Toronado 1971-1978 — quand le Toronado renonce à son propre style pour copier l'Eldorado
De la Riviera technologique à « l'Eldorado de Lansing »
Le succès inégal du Toronado de première génération (voir Le lancement du Toronado 1966 — triomphe critique, prudence commerciale et Toronado 1967-1970 — les disques de rattrapage et l'ombre grandissante de l'Eldorado) convainc Oldsmobile de changer radicalement de stratégie stylistique pour le restylage complet de 1971. Là où le premier Toronado se voulait une réponse technologique et sportive à la Riviera, la seconde génération assume ouvertement de devenir, selon la formule d'Ate Up With Motor, « l'Eldorado de Lansing » — un grand coupé de prestige cossu dont la traction avant n'est plus qu'un argument technique secondaire. Le dessin, longtemps hésitant entre plusieurs studios, revient finalement à David North lui-même, rappelé depuis son affectation chez Vauxhall (filiale britannique de General Motors) par le directeur général d'Oldsmobile John Beltz, avec pour consigne explicite d'accentuer la parenté avec l'Eldorado — logique renforcée par le fait que le nouveau chef styliste d'Oldsmobile, Stan Parker, avait auparavant supervisé chez Cadillac le développement du premier Eldorado à traction avant (voir De la XP-727 à la XP-825 — huit ans de tâtonnements stylistiques avant l'Eldorado de 1967).
Un cadre périphérique complet et des trains roulants revus
Techniquement, les trois modèles caisse E (Toronado, Eldorado, Riviera) adoptent en 1971 un cadre périphérique complet, remplaçant respectivement la semi-autoporteuse à berceau partiel (Toronado, Eldorado) et le châssis cruciforme autoporteur (Riviera), dans un souci commun de meilleure isolation acoustique et vibratoire. Le train arrière troque son essieu rigide sur ressort à lame unique contre des bras tirés et ressorts hélicoïdaux, encore un progrès de confort. Le fameux groupe motopropulseur Unitized Power Package (voir L'Unitized Power Package — une idée et un nom nés dix ans avant le Toronado) reste pour sa part inchangé dans son principe.

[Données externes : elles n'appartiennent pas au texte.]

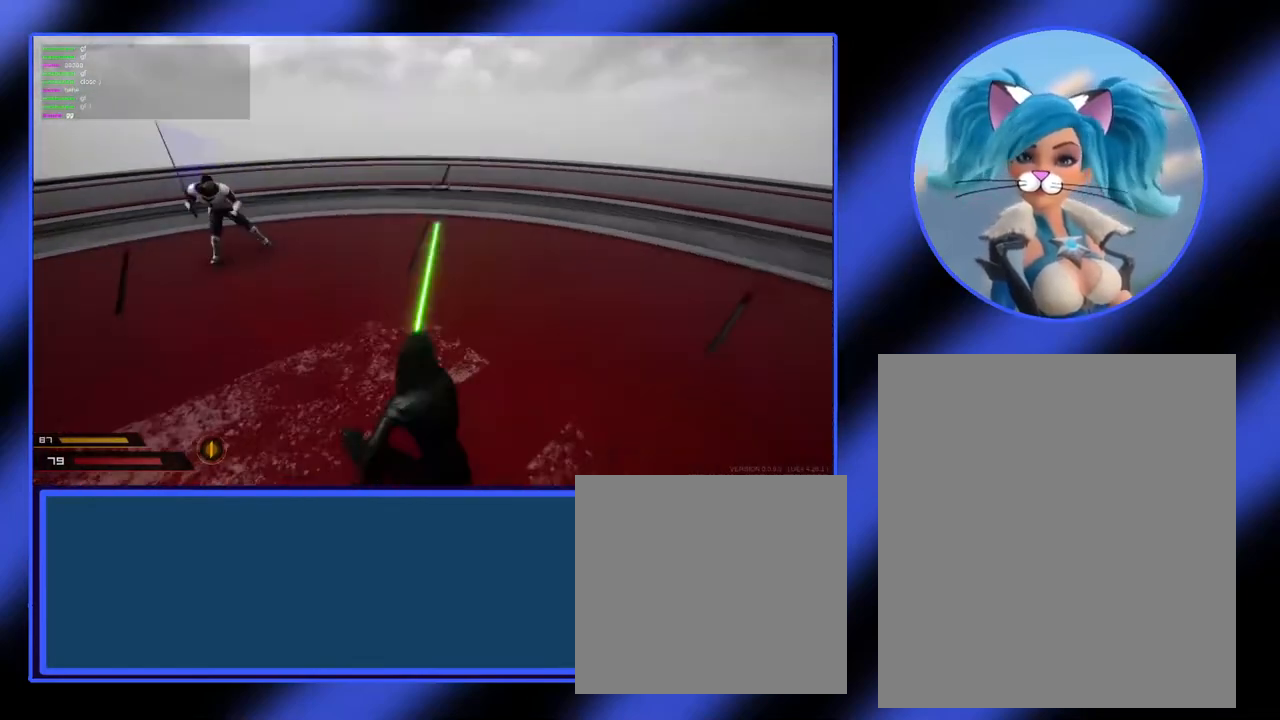
{"keys": ["a"], "mouse": ["left"], "events": [[33, "a", "down"], [433, "mouse_left", "down"]]}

Une innovation de sécurité en avance sur son temps : les coussins gonflables
À l'automne 1973, le Toronado devient l'une des toutes premières automobiles de série américaines proposées avec des coussins gonflables conducteur et passager — l'« Air Cushion Restraint System » (ACRS), option également proposée sur plusieurs autres grandes General Motors de l'époque (dont la Riviera). Le tout premier exemplaire équipé à sortir des chaînes est précisément un Toronado 1974. Le dispositif, dont l'efficacité sera confirmée a posteriori par une étude de santé publique de l'Université du Michigan, ne rencontre cependant qu'un succès commercial modeste (environ 11 000 exemplaires équipés au total, Toronado et autres modèles confondus) avant son retrait en 1976, faute de demande suffisante et par anticipation du programme de réduction de poids des grandes General Motors pour 1977.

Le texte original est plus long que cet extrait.